Can you solve this? $15\cdot(3^{x+1}) - 243\cdot(5^{x - 2}) = 0$

Question

This is an exponential functions problem. Please help me with this!

Answer 1

There is no "nice" solution here (EDIT: referred to original question, not the edited one).

If you let $a = \log_3 5$ and $y = 3^x$, you can rewrite the equation as:

$15(y+1) - 243(y^a - 2) = 0 \implies 243y^a - 15y + 471 = 0$

but again there's nothing much you can do with that because $a$ is transcendental (but this form is a little more amenable to a numerical solution).

You can solve it approximately using numerical or graphical methods, and that would give you $x \approx 0.4803$.

EDIT: You have edited the question to be much more amenable to an elementary and exact solution.

If you meant $15\cdot(3^{x+1}) - 243\cdot(5^{x - 2}) = 0$, this is quite easily solvable.

Start by rearranging the equation to $15\cdot(3^{x+1}) = 243\cdot(5^{x - 2})$, then take logs of both sides.
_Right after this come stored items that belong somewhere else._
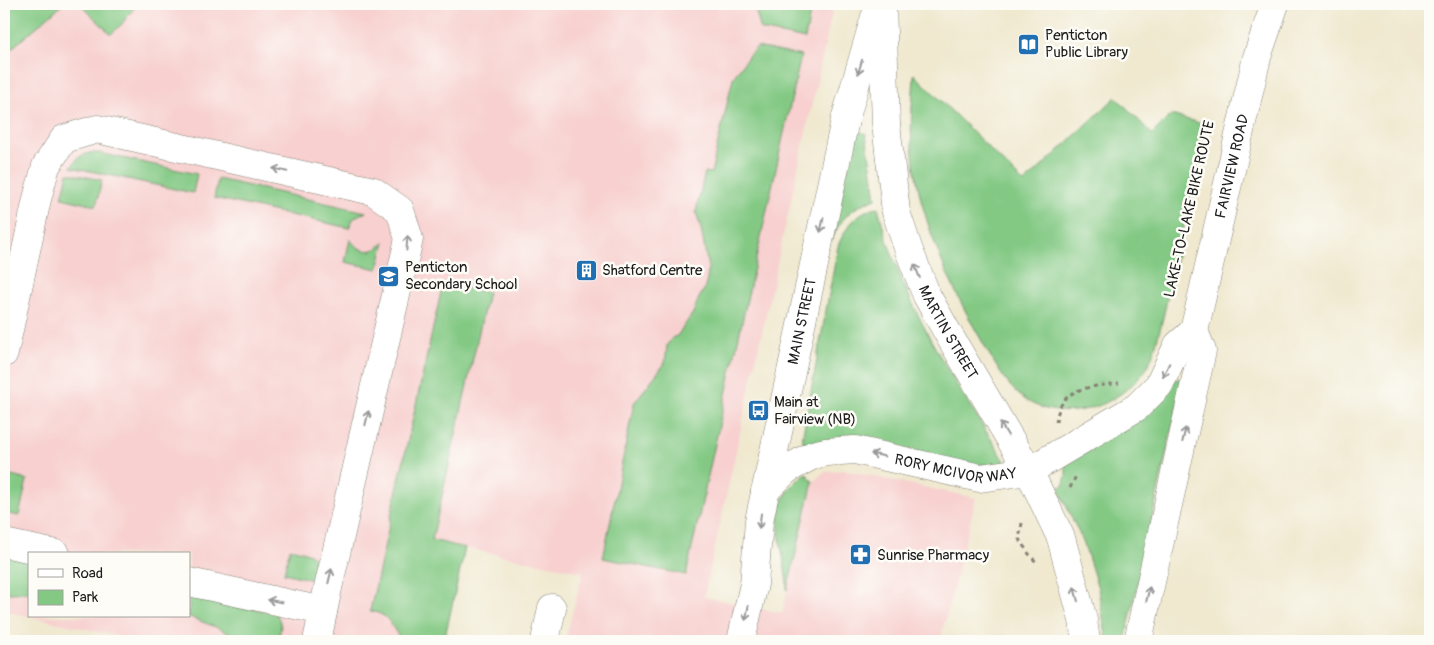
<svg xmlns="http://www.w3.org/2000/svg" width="1434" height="645" font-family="Pangolin,sans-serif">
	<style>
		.built { fill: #f7d0cf; fill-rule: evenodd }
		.green { fill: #83c984; stroke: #507250 }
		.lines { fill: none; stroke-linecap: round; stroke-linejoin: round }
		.minor-casing { stroke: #868276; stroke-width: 29 }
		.major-casing { stroke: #868276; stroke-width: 29 }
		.path { stroke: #868276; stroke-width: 3; stroke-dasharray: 4 4; stroke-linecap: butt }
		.minor { stroke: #fff; stroke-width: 28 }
		.major { stroke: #fff; stroke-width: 28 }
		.oneway { stroke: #999 }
		.labels { text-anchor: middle; stroke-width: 5; stroke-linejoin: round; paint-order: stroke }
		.poi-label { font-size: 15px; fill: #1c1c1c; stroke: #fdfcf7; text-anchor: start }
		.street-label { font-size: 15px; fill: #1c1c1c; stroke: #fdfcf7 }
	</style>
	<rect width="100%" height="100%" fill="#fdfcf7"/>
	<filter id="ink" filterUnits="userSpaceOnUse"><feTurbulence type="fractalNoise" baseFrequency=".02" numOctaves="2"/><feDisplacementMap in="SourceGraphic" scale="10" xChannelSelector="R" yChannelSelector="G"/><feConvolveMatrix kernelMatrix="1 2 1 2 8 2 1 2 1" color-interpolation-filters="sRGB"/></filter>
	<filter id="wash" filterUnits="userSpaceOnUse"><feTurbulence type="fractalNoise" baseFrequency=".0096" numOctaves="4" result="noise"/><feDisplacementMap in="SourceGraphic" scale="20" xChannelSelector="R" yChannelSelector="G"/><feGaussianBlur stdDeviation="1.12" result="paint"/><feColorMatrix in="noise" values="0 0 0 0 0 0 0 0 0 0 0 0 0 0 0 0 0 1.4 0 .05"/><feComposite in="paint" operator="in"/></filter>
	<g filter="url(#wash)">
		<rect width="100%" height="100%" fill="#f0e9d0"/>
		<!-- built -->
		<path class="built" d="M 4,4 L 834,4 L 704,597 L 782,613 L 813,482 L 824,472 L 843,470 L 976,498 L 940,641 L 565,641 L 583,572 L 465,548 L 444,641 L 141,641 L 4,611 ZM 29,554 L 189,554 L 189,616 L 29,616 Z"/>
		<!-- green -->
		<path class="green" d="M 4,4 L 63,4 L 4,55 Z
			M 80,4 L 137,4 L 121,25 L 111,34 Z
			M 755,4 L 812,4 L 805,39 L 761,30 L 755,9 Z
			M 757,47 L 801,56 L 686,575 L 603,558 L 634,403 L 665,363 L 667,345 L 672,338 L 677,336 L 693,313 L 699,298 L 704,290 L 707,280 L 708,269 L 706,256 L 701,229 L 696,212 L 705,172 L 711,173 L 733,78 L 749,55 Z
			M 914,74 L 1024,183 L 1116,97 L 1152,134 L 1171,115 L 1207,125 L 1161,326 C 1157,339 1154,354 1148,366 C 1138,384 1109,405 1088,409 C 1066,414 1042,412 1023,398 C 1005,385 994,362 983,343 C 948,282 918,217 912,146 C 910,122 913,98 914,74 Z
			M 860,132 L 866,134 L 876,198 C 853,207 840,217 832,241 L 855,133 Z
			M 89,153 L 99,153 L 197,174 L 193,193 L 71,167 L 79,157 Z
			M 68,173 L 102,180 L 96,206 L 62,198 Z
			M 218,179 L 366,212 L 365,213 C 357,214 351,220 349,228 L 214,198 Z
			M 878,207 C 900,301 954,381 1005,461 L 1002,465 L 978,465 L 805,446 L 802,439 L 838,246 C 845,228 858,210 878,207 Z
			M 350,239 C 359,253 375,255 385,241 L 378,269 L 345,262 Z
			M 443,283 L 488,292 L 432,540 L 465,548 L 444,641 L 402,641 C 391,628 391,614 370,611 Z
			M 1177,379 L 1180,379 L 1182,383 L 1125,641 L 1107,641 L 1098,588 L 1084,544 L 1058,488 L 1063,486 C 1066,478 1067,473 1065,465 Z
			M 806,473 L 813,482 L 787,590 C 786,544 760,508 806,473 Z
			M 4,474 L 27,480 L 19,516 L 4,513 Z
			M 290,548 C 302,551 318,553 318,569 C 318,574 316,577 313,580 L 284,573 Z
			M 4,555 L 29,557 L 29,592 L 10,593 L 4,591 Z
			M 189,592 L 276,614 C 283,623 282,633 275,641 L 244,641 L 218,628 L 187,616 L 189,616 Z"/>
	</g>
	<g filter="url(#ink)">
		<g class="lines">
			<defs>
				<g id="minor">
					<path id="s1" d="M 1194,331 L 1257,57 L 1275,4"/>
					<path d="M 4,353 L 37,199 L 46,166 L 64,139 L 97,129 L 373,191 L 400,210 L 409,239 L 328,588 L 317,641"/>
					<path id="s2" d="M 765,491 L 786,470 L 813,455 L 826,452 L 855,450 L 980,478 L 1029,471 L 1137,407 L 1159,385 L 1178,345 L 1194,331"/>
					<path d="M 4,543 L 56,554"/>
					<path d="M 189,582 L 323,611"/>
					<path d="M 545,641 L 552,608"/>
					<path d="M 1138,641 L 1202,351 L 1194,331"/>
				</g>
				<g id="major">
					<path id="s3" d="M 882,4 L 886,124 L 896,212 L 908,248 L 927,296 L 950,337 L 1029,471 L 1061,538 L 1083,620 L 1086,641"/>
					<path id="s4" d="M 741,641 L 754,584 L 759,521 L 845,120 L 875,17"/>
				</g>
			</defs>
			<!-- minor casing -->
			<use href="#minor" class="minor-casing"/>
			<!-- major casing -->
			<use href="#major" class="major-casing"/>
			<!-- path -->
			<path class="path" d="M 1056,422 C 1061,385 1089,388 1119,383
				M 1070,488 L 1076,476
				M 1022,523 L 1019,539 L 1029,554 L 1037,563"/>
			<!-- minor -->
			<use href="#minor" class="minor"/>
			<!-- major -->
			<use href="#major" class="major"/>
		</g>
		<!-- one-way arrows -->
		<defs><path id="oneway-shaft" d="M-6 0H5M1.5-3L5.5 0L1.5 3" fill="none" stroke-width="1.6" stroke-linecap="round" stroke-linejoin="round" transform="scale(1.25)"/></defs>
		<g class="oneway">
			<use href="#oneway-shaft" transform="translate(860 67) rotate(106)"/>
			<use href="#oneway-shaft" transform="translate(280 170) rotate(-167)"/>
			<use href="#oneway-shaft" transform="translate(822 225) rotate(102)"/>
			<use href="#oneway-shaft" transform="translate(407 243) rotate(-85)"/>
			<use href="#oneway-shaft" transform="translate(917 271) rotate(-112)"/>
			<use href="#oneway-shaft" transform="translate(1166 370) rotate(116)"/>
			<use href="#oneway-shaft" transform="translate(367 418) rotate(-77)"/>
			<use href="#oneway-shaft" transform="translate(1004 429) rotate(-121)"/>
			<use href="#oneway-shaft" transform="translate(1184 435) rotate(-77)"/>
			<use href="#oneway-shaft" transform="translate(878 455) rotate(-168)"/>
			<use href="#oneway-shaft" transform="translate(760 521) rotate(98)"/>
			<use href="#oneway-shaft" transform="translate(330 576) rotate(-77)"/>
			<use href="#oneway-shaft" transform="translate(1076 594) rotate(-105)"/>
			<use href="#oneway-shaft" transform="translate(1148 594) rotate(-77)"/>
			<use href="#oneway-shaft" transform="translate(275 601) rotate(-168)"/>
			<use href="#oneway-shaft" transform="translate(747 613) rotate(102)"/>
		</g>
	</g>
	<!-- icons -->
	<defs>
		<symbol id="library-square" viewBox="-11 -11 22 22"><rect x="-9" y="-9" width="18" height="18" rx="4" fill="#1f6fb2" stroke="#fdfcf7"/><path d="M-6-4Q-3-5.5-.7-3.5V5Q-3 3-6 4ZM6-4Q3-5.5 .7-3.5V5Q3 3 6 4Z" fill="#fff"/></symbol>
		<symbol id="building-square" viewBox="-11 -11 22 22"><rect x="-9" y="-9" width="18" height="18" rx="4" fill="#1f6fb2" stroke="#fdfcf7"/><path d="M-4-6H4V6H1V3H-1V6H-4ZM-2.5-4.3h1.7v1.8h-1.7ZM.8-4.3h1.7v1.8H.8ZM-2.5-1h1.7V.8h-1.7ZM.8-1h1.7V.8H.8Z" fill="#fff"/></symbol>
		<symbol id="school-square" viewBox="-11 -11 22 22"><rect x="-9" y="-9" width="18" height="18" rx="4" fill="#1f6fb2" stroke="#fdfcf7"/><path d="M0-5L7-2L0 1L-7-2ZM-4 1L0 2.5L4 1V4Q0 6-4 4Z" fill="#fff"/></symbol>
		<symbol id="bus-square" viewBox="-11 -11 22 22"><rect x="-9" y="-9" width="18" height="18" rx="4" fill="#1f6fb2" stroke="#fdfcf7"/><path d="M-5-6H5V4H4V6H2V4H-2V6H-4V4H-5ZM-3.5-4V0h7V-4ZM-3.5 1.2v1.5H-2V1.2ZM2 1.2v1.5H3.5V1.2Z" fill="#fff"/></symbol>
		<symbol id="pharmacy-square" viewBox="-11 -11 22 22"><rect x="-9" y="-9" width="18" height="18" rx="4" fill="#1f6fb2" stroke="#fdfcf7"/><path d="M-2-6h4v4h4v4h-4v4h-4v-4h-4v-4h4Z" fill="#fff"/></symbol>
	</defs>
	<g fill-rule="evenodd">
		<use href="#library-square" x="1016" y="32" width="25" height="25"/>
		<use href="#building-square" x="574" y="258" width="25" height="25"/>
		<use href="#school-square" x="376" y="264" width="25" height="25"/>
		<use href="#bus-square" x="746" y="398" width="25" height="25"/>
		<use href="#pharmacy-square" x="848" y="542" width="25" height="25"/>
	</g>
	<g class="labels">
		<!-- poi labels -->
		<g class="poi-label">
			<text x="1045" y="40">Penticton<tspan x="1045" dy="17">Public Library</tspan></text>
			<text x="405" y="272">Penticton<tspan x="405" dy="17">Secondary School</tspan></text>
			<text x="602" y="275">Shatford Centre</text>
			<text x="774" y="407">Main at<tspan x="774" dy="17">Fairview (NB)</tspan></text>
			<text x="877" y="560">Sunrise Pharmacy</text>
		</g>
		<!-- street labels -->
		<g class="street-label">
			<text dy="5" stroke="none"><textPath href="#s1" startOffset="169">FAIRVIEW ROAD</textPath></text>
			<text transform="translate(1189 209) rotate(-77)" y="5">LAKE-TO-LAKE BIKE ROUTE</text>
			<text dy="5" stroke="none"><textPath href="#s4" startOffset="326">MAIN STREET</textPath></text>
			<text dy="5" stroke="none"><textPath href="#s3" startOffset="340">MARTIN STREET</textPath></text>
			<text dy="5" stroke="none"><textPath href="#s2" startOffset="206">RORY MCIVOR WAY</textPath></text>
		</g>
	</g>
	<!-- margin -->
	<rect width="1434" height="645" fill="none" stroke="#fdfcf7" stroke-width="20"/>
	<!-- legend -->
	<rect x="28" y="552" width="162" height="65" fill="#fdfcf7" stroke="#a3a29f"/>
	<rect x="38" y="569" width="25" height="8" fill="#ffffff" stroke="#a3a29f"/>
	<text x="72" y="578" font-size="15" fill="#1c1c1c">Road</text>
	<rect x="38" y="590" width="25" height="15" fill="#83c984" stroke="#a3a29f"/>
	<text x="72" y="602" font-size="15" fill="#1c1c1c">Park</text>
</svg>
It doesn't matter which base you use, as long as you're consistent.

$\displaystyle \log 15 + (x+1)\log 3 = \log 243 + (x-2)\log 5$

Further rearrangement gives:

$\displaystyle x(\log 3 - \log 5) = \log 243 - 2 \log 5 - \log 15 - \log 3$

and the final solution is:

$\displaystyle x = \frac{\log 243 - 2 \log 5 - \log 15 - \log 3}{(\log 3 - \log 5)}$

I'll leave the final simplifications using basic log rules to you. You should get a very simple final answer.